* [EXERCISE PROMPT]:
Reproduce the data below line for line without changing a word, and omit the pictures.

* [Transcribed page text]:
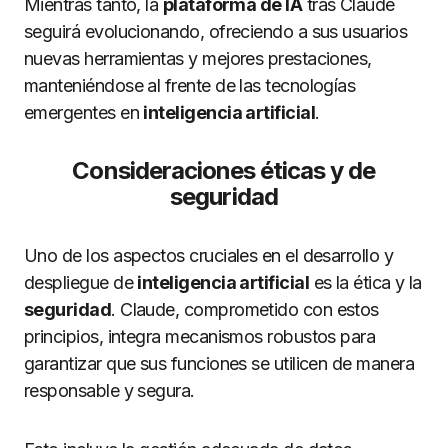
Mientras tanto, la
plataforma de IA
tras Claude
seguirá evolucionando, ofreciendo a sus usuarios
nuevas herramientas y mejores prestaciones,
manteniéndose al frente de las tecnologías
emergentes en
inteligencia artificial
.
Consideraciones éticas y de
seguridad
Uno de los aspectos cruciales en el desarrollo y
despliegue de
inteligencia artificial
es la ética y la
seguridad
. Claude, comprometido con estos
principios, integra mecanismos robustos para
garantizar que sus funciones se utilicen de manera
responsable y segura.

* [WORKED SOLUTION]:
Mientras tanto, la
plataforma de IA
tras Claude
seguirá evolucionando, ofreciendo a sus usuarios
nuevas herramientas y mejores prestaciones,
manteniéndose al frente de las tecnologías
emergentes en
inteligencia artificial
.
Consideraciones éticas y de
seguridad
Uno de los aspectos cruciales en el desarrollo y
despliegue de
inteligencia artificial
es la ética y la
seguridad
. Claude, comprometido con estos
principios, integra mecanismos robustos para
garantizar que sus funciones se utilicen de manera
responsable y segura.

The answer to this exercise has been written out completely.